Records provided:
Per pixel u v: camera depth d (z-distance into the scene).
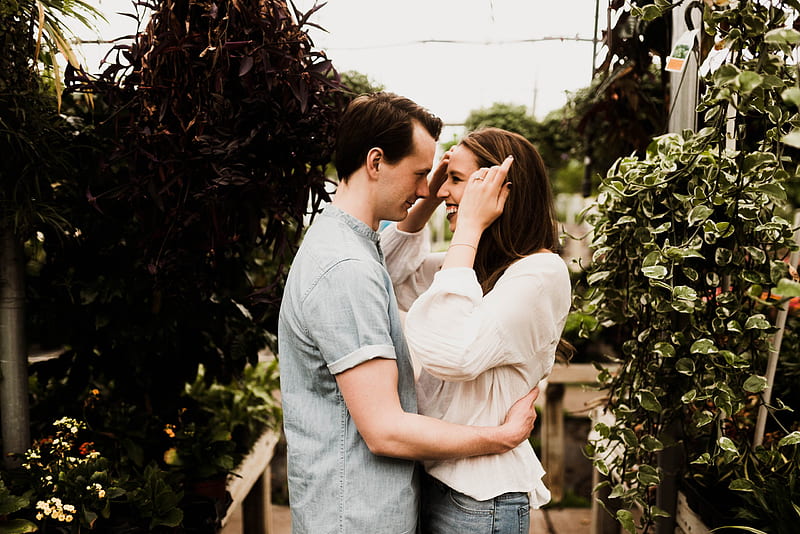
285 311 1.33
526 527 1.39
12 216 1.71
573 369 3.48
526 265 1.34
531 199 1.42
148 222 1.61
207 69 1.47
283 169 1.63
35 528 1.49
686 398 1.48
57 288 2.04
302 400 1.32
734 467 1.63
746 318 1.52
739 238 1.49
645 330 1.65
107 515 1.60
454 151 1.48
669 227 1.51
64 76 1.59
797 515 1.45
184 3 1.50
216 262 1.76
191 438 2.08
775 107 1.33
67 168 1.83
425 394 1.44
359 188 1.34
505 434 1.28
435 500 1.40
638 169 1.63
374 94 1.37
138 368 2.04
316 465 1.27
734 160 1.45
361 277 1.22
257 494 2.73
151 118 1.52
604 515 2.70
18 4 1.57
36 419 2.14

Task: Give back every entry in its exact wording, leaving the pictures out.

Solution to this task:
Per pixel u v: camera depth d (z-distance into the scene).
285 311 1.33
526 527 1.39
12 216 1.71
573 369 3.48
526 265 1.34
531 199 1.42
148 222 1.61
207 69 1.47
283 169 1.63
35 528 1.49
686 398 1.48
57 288 2.04
302 400 1.32
734 467 1.63
746 318 1.52
739 238 1.49
645 330 1.65
107 515 1.60
454 151 1.48
669 227 1.51
64 76 1.59
797 515 1.45
184 3 1.50
216 262 1.76
191 438 2.08
775 107 1.33
67 168 1.83
425 394 1.44
359 188 1.34
505 434 1.28
435 500 1.40
638 169 1.63
374 94 1.37
138 368 2.04
316 465 1.27
734 160 1.45
361 277 1.22
257 494 2.73
151 118 1.52
604 515 2.70
18 4 1.57
36 419 2.14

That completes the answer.